Task prompt:
Lines of the listing that contain "positionnement" need to be copied.

•••

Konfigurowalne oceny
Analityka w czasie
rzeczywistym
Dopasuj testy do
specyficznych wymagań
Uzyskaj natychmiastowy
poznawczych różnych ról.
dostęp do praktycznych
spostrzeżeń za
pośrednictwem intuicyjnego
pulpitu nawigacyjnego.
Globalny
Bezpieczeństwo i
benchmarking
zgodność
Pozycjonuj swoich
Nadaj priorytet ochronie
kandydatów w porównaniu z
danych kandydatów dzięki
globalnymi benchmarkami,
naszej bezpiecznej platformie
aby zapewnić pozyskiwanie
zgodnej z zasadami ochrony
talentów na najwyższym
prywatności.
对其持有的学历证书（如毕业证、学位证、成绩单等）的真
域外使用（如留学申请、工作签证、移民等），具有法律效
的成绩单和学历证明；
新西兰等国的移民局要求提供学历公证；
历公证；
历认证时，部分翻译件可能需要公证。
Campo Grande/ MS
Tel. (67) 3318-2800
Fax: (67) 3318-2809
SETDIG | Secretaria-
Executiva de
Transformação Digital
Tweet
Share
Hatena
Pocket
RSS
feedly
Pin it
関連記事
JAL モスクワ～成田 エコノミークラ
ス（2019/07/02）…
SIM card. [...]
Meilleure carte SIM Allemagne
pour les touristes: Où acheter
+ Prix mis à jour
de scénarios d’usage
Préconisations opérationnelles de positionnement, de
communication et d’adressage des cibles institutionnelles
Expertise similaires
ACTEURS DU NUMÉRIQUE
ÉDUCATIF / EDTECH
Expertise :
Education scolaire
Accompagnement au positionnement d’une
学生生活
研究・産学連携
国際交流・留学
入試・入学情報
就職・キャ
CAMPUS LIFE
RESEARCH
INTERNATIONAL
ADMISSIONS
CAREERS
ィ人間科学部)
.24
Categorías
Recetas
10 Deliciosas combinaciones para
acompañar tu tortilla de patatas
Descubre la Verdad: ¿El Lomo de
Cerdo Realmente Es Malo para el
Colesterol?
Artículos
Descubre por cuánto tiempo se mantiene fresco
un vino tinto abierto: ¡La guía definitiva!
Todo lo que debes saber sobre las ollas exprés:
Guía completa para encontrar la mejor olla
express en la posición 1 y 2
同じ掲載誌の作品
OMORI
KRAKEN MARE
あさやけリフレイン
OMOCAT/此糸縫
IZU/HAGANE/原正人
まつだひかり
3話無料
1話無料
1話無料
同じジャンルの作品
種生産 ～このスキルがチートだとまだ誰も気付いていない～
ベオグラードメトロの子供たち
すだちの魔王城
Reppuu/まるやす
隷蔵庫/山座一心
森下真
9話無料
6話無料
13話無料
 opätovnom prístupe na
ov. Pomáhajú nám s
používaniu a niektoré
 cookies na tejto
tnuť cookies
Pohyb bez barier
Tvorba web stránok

•••

Problem solution:
Préconisations opérationnelles de positionnement, de
Accompagnement au positionnement d’une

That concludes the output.